Castle Rock Entertainment on IMDb
Marvel Studios, LLC is an American motion picture studio based at the Walt Disney Studios in Burbank, California and is a subsidiary of Walt Disney Studios, itself a wholly owned division of The Walt Disney Company, with film producer Kevin Feige serving as president. The studio was a subsidiary of Marvel Entertainment until Disney reorganized the companies in August 2015. Dedicated to producing films based on Marvel Comics characters, the studio has been involved in three Marvel-character film franchises to have exceeded $1 billion in North American revenue: the X-Men, Spider-Man, Marvel Cinematic Universe multi-film franchises; the Spider-Man franchise is licensed to Sony Pictures. Since 2012, Marvel Studios' films are distributed theatrically by Walt Disney Studios Motion Pictures, having been distributed by Paramount Pictures from 2008 to 2011. Universal Pictures distributed The Incredible Hulk and has the right of first refusal to distribute any future Hulk films produced by Marvel Studios, while Sony Pictures distributed Spider-Man: Homecoming and will distribute any future Spider-Man films produced in conjunction with Marvel Studios.
Marvel Studios has released 21 films since 2008 within the Marvel Cinematic Universe, from Iron Man to Captain Marvel. These films all share continuity with each other, along with the One-Shots produced by the studio and the television shows produced by Marvel Television; the series has grossed over $18 billion at the global box office, making it the highest-grossing film franchise of all time. During what is known as Marvel's Timely era, Captain America was licensed out to Republic Pictures for a serial just for the free advertising. Timely failed to provide any drawing of Captain America with his shield or any further background, Republic created a whole new background for the character, portrayed the character using a gun. In the late 1970s up to the early 1990s, Marvel Entertainment Group sold options to studios to produce films based on Marvel Comics characters. One of Marvel's superheroes, Spider-Man, was optioned in the late 1970s, rights reverted to Marvel without a film having been produced within the allocated timeframe.

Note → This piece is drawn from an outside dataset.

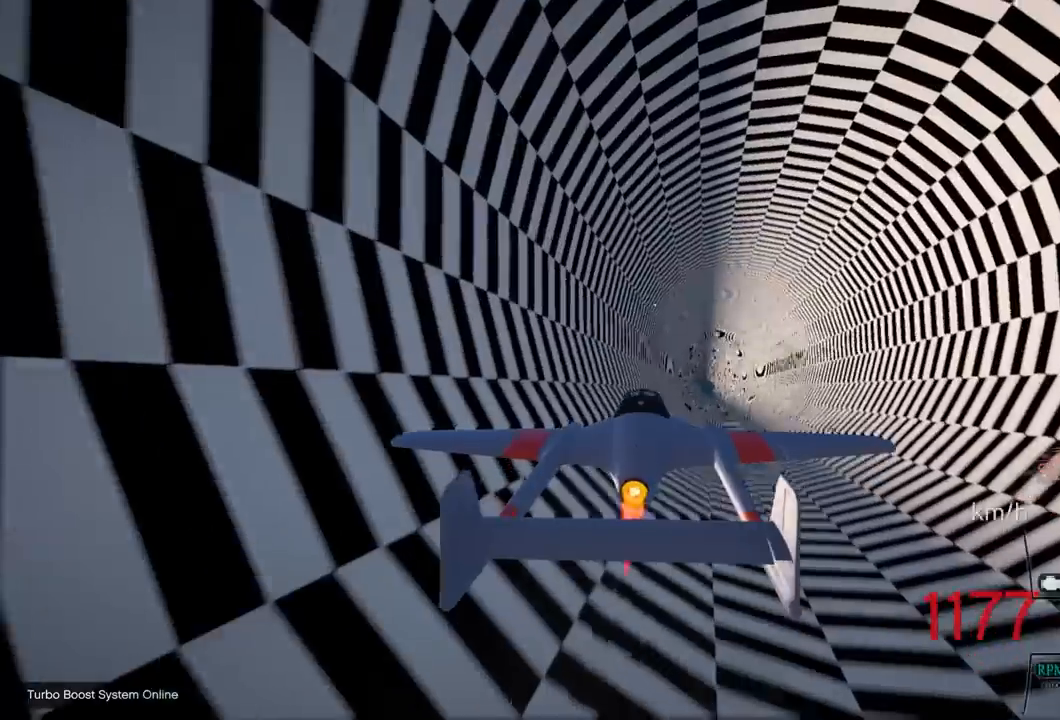
{"buttons": ["R2"], "left_stick": "center", "right_stick": "center", "events": [[83, "R1", "down"], [150, "R1", "up"], [217, "R1", "down"], [283, "R1", "up"], [433, "R1", "down"], [450, "R1", "up"]]}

From 1986 to 1996, most of Marvel's major characters had been optioned, including the Fantastic Four, X-Men, Hulk, Silver Surfer, Iron Man. A Howard the Duck film was a box-office flop. MEG was purchased by New World Entertainment in November 1986 and moved to produce films based on the Marvel characters, it released The Punisher. Two other films were produced: Captain America released in the United Kingdom on screens and direct to video in the United States, The Fantastic Four, not intended for release. Marvel's rival DC Comics, on the other hand, had success licensing its properties Superman and Batman into successful film franchises. Following Marvel Entertainment Group's ToyBiz deal in 1993, Avi Arad of ToyBiz was named President and CEO of Marvel Films division and of New World Family Filmworks, Inc. a New World Entertainment subsidiary. New World was MEG's former parent corporation and a fellow subsidiary of the Andrews Group. Marvel Productions became New World Animation by 1993 as Marvel would start up Marvel Films including Marvel Films Animation.
Marvel Films Animation shared Tom Tataranowicz with New World Animation as head of development and production. New World Animation and Marvel Films Animation each produced a Marvel series for television for the 1996–1997 season, it was Marvel Films Animation's only production. By the end of 1993, Arad and 20th Century Fox struck a deal to make a film based on the X-Men. New World Animation and Marvel Films Animation were sold along with the rest of New World by Andrews Group to News Corporation/Fox as announced in August 1996; as part of the deal, Marvel licensed the rights to Captain America and Silver Surfer to be on Fox Kids Network and produced by Saban. New World Animation continued producing a second season of The Incredible Hulk for UPN. In August 1996, Marvel created Marvel Studios, an incorporation of Marvel Films, due to the sale of New World Communications Group, Inc. Marvel's fellow Andrews Group subsidiary to News Corporation/Fox. Filing with the U. S. Securities and Exchange Commission to raise money to finance the new corporation, Isaac Perlmutter's Zib, Inc. and Avi Arad sold Toy Biz stocks, which Marvel had started and took public in February 1995.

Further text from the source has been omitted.